Selon des éléments recoupés par Le Monde, Olivier Dubois n’a en tout cas passé que quelques heures à son hôtel avant de disparaître, dans la journée du 8 avril. Avant de quitter sa chambre, il y aurait laissé son sac, son passeport et son téléphone, possiblement pour ne pas être localisable et compromettre cette rencontre avec le cadre du GSIM. Il aurait alors rejoint un appartement dans Gao loué pour l’occasion, sans qu’on sache exactement ce qu’il devait se passer à cette adresse. L’intermédiaire du journaliste français l’aurait ensuite vu monter dans une voiture, sans contrainte. C’est à partir de ce moment-làqu’on aurait perdu sa trace.

Stratégie d’enjambement

Après la disparition d’Olivier Dubois, cet homme aurait été entendu par des autorités locales. A ce stade, Le Monde n’a pu confirmer son sort avec certitude. On ignore s’il est encore détenu ou s’il a été remis en liberté. Traditionnellement, dans ce genre de dossier, outre les autorités locales, ce sont les hommes de la direction générale de la sécurité extérieure (DGSE) et les forces spéciales françaises qui sont en première ligne. Un travail long et délicat. Selon nos informations, une enquête préliminaire pour enlèvement en bande organisée et en relation avec une entreprise terroriste a par ailleurs été ouverte par le parquet national antiterroriste français.

A la suite de la confirmation officielle de l’enlèvement d’Olivier Dubois, Reporters sans frontières (RSF) a de son côté réagi, mercredi. « Nous avons été informés deux jours après sa disparition. En concertation avec les rédactions qui l’emploient habituellement, nous avons pris la décision de ne pas rendre publique cette prise d’otage, afin de ne pas entraver une éventuelle issue positive rapide », a précisé le secrétaire général de RSF, Christophe Deloire, en demandant aux autorités maliennes et françaises de « tout mettre en œuvre pour obtenir sa libération ».

Cet enlèvement intervient dans un contexte délicat pour la France, engagée depuis huit ans au Mali, dans le cadre de l’opération militaire « Serval », devenue « Barkhane » en 2014. Depuis de longs mois, alors que la situation sur le terrain peine à s’améliorer, que tout laisse penser que l’armée française ne pourra pas se désengager complètement à court terme, et alors que la campagne présidentielle de 2022 approche, Paris cherche désespérément une stratégie d’enjambement de cette échéance.
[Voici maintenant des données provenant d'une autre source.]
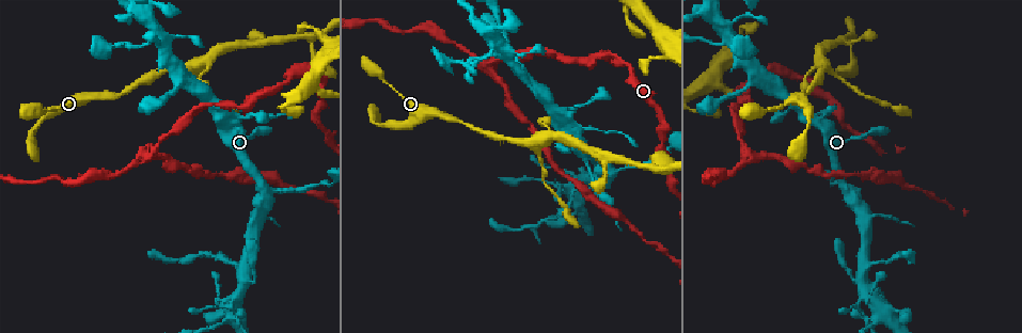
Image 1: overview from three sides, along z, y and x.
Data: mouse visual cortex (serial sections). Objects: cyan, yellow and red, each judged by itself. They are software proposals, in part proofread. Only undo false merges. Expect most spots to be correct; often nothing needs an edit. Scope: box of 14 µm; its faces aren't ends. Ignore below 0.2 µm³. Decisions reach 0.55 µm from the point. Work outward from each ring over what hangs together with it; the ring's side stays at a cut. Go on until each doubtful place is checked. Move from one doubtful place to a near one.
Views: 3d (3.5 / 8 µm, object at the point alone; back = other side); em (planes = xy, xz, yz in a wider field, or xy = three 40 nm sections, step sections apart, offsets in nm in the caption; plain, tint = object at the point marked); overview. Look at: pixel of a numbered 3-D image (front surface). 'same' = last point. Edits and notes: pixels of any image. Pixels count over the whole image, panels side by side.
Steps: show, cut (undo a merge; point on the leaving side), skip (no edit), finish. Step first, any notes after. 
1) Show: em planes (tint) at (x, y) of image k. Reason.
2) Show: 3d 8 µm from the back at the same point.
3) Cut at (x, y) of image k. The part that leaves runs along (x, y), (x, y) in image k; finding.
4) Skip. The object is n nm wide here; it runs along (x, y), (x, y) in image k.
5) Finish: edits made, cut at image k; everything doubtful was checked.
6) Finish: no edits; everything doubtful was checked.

Stratégie qui passe notamment par un changement de récit.

Après avoir laissé entendre, fin 2020, que le nombre de soldats français déployés – actuellement autour de 5 000 – pourrait être revu à la baisse, les armées se montrent beaucoup plus réservées sur cet aspect. Lors d’un sommet sur la question, à N’Djamena, au Tchad, en février, le président de la République, Emmanuel Macron, a annoncé un nouveau point d’étape, d’ici le mois de juillet. Comme à chacun de ces rendez-vous, plusieurs scénarios pourraient être évoqués, dont celui d’un changement de nom de l’opération « Barkhane ».

L’enlèvement d’Olivier Dubois complique cette tâche déjà ardue. Notamment l’éventuelle élimination du chef du GSIM, Iyad Ag Ghali, qui répond directement à la haute hiérarchie d’Al-Qaida. En février, le chef de l’Etat français et le patron de la DGSE, Bernard Emié, ont eux-mêmes rappelé que ce Touareg était une cible prioritaire. Et ce, alors que depuis des mois, les autorités maliennes ont engagé un dialogue avec certains groupes terroristes, dans l’objectif de leur faire rendre les armes. Un processus dans lequel Iyad Ag Ghali aimerait s’immiscer, ce qui constitue une ligne rouge pour la France.

Dans ce contexte de tractations très incertaines, neuf mois à peine après le coup d’Etat au Mali, la présence potentielle d’Olivier Dubois auprès des hommes du GSIM vient complexifier un peu plus l’équation.